> _Exercise description_: Across the records, find how many lines include the string "marker" and answer with only the figure.

> _Records for this exercise_:
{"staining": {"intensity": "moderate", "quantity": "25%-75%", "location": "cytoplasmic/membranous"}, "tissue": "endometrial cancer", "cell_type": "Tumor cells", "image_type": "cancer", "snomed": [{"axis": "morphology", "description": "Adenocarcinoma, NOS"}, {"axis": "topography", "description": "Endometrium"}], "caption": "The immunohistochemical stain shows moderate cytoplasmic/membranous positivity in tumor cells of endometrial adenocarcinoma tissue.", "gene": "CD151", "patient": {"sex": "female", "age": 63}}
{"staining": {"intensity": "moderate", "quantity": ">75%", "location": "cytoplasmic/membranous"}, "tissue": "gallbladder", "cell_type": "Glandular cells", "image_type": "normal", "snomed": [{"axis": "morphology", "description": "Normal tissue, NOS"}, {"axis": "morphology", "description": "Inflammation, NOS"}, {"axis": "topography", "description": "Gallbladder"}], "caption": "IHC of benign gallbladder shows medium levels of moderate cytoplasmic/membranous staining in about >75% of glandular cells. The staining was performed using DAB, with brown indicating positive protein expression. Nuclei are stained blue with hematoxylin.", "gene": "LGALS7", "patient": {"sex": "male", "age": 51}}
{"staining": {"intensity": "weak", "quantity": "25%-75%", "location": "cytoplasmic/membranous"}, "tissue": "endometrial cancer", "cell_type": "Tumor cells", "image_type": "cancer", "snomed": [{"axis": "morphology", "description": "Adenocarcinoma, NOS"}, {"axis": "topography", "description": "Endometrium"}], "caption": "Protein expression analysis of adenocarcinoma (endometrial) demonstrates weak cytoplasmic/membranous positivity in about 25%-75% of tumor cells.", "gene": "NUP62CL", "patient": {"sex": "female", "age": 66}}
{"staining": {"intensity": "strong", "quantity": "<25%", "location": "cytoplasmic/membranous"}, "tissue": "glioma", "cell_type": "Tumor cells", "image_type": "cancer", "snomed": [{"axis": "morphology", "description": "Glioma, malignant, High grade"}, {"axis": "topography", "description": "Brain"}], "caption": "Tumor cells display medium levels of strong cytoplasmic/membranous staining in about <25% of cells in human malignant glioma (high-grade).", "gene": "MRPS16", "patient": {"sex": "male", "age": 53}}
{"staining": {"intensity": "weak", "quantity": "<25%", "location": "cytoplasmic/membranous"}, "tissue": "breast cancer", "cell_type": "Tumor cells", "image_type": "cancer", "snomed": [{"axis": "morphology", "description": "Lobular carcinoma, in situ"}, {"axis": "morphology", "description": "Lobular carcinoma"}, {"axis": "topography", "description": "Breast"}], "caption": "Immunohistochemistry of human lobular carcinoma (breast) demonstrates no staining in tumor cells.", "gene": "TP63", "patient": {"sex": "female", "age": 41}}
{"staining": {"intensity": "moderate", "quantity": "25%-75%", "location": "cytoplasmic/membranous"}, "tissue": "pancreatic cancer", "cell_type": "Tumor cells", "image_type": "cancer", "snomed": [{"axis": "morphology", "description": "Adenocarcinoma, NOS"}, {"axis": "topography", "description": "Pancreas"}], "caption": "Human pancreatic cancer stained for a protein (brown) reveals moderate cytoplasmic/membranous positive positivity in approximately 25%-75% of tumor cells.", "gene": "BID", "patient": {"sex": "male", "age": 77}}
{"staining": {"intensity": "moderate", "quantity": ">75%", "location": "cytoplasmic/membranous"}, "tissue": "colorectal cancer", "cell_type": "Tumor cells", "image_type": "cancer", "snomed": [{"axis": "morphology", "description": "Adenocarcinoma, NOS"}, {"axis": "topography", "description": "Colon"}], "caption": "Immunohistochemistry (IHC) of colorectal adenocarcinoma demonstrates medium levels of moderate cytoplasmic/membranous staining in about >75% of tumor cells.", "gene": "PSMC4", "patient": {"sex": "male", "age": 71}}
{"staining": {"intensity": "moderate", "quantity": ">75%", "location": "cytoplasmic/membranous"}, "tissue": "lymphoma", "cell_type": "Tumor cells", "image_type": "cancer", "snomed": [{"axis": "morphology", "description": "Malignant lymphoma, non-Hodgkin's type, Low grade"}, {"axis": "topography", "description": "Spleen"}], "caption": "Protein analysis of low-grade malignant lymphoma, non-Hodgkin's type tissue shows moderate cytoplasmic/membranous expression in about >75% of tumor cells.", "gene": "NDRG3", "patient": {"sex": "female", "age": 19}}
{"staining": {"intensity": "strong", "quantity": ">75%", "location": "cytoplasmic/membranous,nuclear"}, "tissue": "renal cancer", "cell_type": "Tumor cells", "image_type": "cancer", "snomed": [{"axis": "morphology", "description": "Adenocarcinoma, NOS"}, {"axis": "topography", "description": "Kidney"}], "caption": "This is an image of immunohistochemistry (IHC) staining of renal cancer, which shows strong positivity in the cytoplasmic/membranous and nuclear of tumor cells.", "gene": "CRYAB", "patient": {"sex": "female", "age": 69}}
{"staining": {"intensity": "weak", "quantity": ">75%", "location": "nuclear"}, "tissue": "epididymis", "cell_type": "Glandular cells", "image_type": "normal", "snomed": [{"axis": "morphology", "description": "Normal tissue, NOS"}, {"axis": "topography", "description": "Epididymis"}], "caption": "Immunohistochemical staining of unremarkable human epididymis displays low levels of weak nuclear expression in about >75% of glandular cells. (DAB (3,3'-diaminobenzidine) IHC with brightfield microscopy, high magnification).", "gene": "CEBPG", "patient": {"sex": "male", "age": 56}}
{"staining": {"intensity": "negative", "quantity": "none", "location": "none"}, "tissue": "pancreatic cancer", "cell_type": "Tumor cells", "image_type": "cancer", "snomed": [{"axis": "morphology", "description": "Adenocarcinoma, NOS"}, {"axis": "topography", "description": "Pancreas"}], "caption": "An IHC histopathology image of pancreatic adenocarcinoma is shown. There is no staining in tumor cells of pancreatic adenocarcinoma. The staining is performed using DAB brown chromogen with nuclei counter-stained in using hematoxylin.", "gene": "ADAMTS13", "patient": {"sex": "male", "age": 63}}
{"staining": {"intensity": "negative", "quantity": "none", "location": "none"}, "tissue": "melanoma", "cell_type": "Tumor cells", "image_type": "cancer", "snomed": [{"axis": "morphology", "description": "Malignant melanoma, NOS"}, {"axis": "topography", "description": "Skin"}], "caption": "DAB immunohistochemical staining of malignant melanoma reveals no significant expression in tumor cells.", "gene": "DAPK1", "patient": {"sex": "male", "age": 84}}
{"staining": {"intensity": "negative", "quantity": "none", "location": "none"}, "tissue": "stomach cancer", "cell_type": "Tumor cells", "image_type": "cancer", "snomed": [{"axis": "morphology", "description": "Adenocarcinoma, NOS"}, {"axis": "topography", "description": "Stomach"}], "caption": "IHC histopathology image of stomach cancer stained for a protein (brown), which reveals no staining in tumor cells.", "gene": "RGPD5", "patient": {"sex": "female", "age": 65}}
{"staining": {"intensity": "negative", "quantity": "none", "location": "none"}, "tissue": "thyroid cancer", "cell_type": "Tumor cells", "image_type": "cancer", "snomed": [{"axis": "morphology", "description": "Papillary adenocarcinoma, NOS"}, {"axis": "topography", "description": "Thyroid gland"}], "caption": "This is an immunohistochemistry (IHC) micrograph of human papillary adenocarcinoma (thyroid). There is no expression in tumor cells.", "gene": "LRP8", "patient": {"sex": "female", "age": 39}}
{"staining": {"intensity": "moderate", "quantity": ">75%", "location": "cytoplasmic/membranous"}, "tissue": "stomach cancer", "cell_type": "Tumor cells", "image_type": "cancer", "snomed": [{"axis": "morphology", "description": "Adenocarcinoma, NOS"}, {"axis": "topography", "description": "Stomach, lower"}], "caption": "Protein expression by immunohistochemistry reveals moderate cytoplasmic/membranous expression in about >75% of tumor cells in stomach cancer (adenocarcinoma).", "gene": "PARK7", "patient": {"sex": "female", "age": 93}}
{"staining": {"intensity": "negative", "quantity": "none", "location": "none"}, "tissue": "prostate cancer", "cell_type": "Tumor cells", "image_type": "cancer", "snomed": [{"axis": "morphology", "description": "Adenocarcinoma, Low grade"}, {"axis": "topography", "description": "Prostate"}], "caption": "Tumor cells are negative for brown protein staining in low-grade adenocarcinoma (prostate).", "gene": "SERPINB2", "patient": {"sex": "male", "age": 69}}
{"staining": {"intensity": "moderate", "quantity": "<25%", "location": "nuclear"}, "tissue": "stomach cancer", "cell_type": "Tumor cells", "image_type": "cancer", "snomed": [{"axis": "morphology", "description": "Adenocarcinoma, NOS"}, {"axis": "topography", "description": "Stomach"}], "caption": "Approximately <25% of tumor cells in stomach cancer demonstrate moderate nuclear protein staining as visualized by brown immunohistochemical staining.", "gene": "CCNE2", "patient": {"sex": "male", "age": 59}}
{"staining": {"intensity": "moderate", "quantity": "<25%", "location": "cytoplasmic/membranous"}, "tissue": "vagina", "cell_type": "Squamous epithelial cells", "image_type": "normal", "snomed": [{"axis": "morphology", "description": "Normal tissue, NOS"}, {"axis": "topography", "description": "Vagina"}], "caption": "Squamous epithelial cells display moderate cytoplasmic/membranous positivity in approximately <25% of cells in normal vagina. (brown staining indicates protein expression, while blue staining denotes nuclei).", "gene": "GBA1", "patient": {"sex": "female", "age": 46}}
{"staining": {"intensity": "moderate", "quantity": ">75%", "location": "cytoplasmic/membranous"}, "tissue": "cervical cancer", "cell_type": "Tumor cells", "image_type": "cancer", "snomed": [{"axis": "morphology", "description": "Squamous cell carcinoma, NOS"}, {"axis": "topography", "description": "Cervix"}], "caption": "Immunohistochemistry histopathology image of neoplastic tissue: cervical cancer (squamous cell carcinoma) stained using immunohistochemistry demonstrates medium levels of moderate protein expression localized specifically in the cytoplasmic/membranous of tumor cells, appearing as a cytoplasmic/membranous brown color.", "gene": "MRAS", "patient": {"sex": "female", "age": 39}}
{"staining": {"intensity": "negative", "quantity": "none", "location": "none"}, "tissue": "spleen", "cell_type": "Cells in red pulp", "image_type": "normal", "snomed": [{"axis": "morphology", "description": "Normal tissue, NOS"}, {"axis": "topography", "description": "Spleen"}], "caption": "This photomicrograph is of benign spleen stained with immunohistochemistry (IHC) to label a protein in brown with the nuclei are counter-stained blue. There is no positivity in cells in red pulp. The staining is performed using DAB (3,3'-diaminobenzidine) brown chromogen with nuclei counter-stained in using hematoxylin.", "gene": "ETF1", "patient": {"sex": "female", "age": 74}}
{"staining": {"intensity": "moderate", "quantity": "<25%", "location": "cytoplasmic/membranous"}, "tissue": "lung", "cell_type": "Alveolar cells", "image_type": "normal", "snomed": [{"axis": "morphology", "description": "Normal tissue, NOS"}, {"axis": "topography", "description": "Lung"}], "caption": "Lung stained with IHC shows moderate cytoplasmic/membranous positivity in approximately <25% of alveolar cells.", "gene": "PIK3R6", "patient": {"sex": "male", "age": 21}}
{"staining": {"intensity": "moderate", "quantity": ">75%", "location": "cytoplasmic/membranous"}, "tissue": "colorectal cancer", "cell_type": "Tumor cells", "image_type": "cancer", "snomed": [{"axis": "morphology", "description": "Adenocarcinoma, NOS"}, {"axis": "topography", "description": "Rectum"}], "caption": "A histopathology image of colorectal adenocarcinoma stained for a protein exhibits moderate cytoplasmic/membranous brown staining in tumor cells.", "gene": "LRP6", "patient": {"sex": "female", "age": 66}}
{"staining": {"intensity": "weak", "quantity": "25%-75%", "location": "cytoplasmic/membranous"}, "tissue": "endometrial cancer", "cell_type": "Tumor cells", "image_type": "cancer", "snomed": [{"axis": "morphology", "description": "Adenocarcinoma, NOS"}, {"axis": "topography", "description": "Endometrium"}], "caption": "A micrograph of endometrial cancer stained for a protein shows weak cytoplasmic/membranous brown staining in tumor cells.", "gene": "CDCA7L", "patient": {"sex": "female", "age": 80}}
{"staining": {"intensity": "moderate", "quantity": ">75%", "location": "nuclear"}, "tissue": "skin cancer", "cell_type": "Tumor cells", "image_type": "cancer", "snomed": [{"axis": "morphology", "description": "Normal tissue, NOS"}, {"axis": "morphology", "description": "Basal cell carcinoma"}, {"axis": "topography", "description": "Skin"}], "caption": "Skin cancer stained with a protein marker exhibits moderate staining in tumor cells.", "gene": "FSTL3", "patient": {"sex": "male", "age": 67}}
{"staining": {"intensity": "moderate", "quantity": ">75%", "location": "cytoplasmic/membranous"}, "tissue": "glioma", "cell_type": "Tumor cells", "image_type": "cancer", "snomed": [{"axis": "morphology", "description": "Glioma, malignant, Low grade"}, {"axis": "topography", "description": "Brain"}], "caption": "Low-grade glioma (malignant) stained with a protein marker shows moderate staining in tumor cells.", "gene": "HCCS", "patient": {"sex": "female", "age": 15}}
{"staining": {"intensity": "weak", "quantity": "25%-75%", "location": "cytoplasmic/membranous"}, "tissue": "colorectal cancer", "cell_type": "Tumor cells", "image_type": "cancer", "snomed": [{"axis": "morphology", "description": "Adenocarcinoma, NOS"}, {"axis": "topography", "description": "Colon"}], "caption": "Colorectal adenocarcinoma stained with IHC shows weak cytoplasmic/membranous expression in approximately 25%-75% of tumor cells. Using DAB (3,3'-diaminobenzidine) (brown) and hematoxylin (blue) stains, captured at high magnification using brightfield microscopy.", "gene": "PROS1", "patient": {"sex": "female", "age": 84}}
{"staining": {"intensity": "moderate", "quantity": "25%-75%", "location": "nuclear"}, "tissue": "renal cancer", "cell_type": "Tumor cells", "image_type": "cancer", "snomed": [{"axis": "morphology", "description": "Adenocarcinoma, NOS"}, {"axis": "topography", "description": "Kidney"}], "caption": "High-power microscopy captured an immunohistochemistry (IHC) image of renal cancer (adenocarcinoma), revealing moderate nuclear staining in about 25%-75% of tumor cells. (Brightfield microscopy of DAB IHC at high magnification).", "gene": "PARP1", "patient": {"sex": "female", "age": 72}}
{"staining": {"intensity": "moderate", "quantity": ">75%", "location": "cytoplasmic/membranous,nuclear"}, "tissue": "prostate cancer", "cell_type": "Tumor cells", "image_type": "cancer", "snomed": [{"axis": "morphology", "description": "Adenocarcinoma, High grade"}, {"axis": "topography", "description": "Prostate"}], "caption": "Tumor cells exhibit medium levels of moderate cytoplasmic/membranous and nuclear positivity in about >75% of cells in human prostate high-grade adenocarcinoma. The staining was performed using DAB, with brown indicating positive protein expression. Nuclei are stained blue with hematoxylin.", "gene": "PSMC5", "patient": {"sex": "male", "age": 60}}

> _Answer for this exercise_: 2